The Emanated Scripture of Manjushri decidedly dispels the notion that there is a sudden path free and clear of a gradual path. Tibetan Zen demonstrates the enduring influence of instantaneous approach Ch’an/Zen on Tibetan Buddhism, even its official gradual path predilection. Van Schaik shows us how even among the Ch’an/Zen lineages, there was a lively and creative consideration of the issue of instantaneous/gradual, and that such great masters as Moheyan sought to harmonize the two. Perhaps this is what Trungpa Rinpoche was referring to as “the profundity of the gradual path.”

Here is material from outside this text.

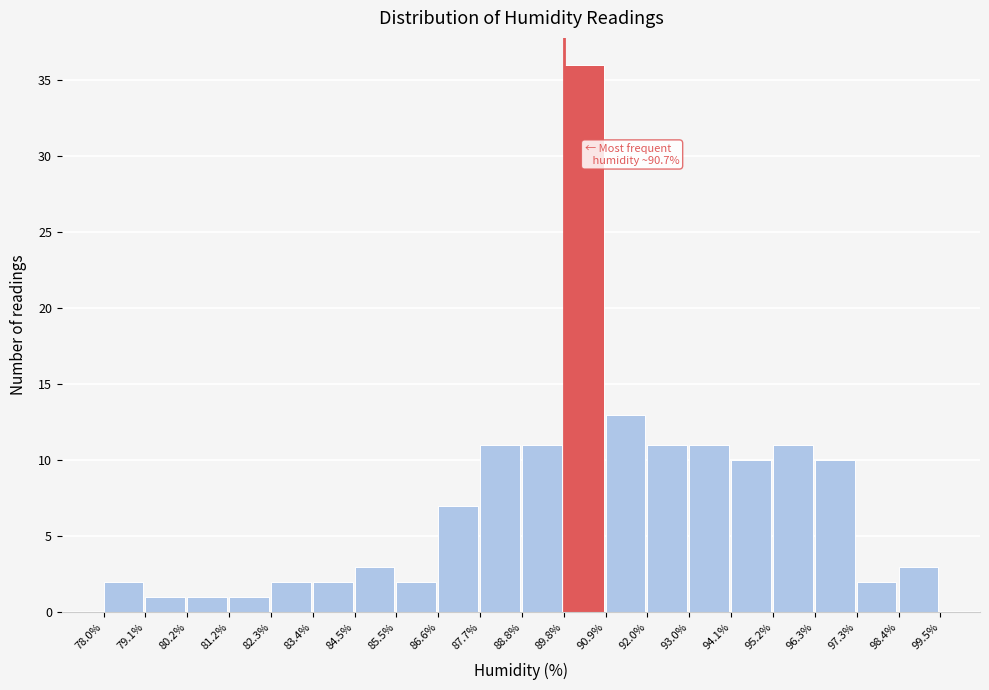

Which range on the x-axis has the tallest bar?

89.8% to 90.9%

Both these books suggest that practice is essential. Neither of them suggests that one can just randomly click into enlightenment, even if informed by profound pointing out pronouncements from a tradition or alluring statements about the uselessness of method and practice from those who have gone beyond them by indeed having traversed them. Or that a gradual path is a lesser approach. One can regard practice as sudden or gradual, but wherever one is in one’s practice, even if it is a so-called gradual practice, the mind is exactly there, suddenly and spontaneously, when one awakens to/with it. And even if a more instantaneous-oriented practice is wholly contained in the more spontaneous meditation discipline of Ch’an/Zen, it involves awareness which is moment to moment, day to day, year to year, thus gradual. Nowness is visited again and again and again. Without the union of instantaneous and gradual, of spontaneous insight and practice, instantaneous realization is but another version of wishful thinking, conceptualization, hope and fear, arrogant pretension, or, in the lexicon of Chögyam Trungpa Rinpoche, spiritual materialism. And gradual path without spontaneous insight is relegated to the possibility of being mired in the swamp of mere ritualized habit and belief.
The gradual path provides the environment for actual instantaneous insight to arise, through exceptional skillful means, whether in formal meditation or post-meditation. It then enhances that insight through further practice. With that understanding, each of these two books, in its own style, provides a great deal of fresh insight, for the scholar, for the Zen practitioner, and for the Tibetan Buddhist practitioner. They each also provide counter measures to misconceptions about the instantaneous approach in relation to the gradual approach.
Perhaps both Moheyan and Kamalashila won the debate!
Foot Notes
- Shabkar, The Flight of the Garuda,Translated by Erik Kunsang Schmidt, Ranjgung Yeshe Publications, 1986 (out of print)
- A vastly more readable edition of The Jewel Ornament of Liberation, translated by Khenpo Konchok Gyaltsen Rinpoche, was published in 1998 by Snow Lion.
- Van Schaik has written an entire book on the subject, Approaching the Great Perfection: Simultaneous and Gradual Methods of Dzogchen Practice in the Longchen Nyingtig, Wisdom Publications, 2004.
- By fruitional is meant relating to the goal of the Buddhist path, enlightenment itself, and its qualities. and expressions.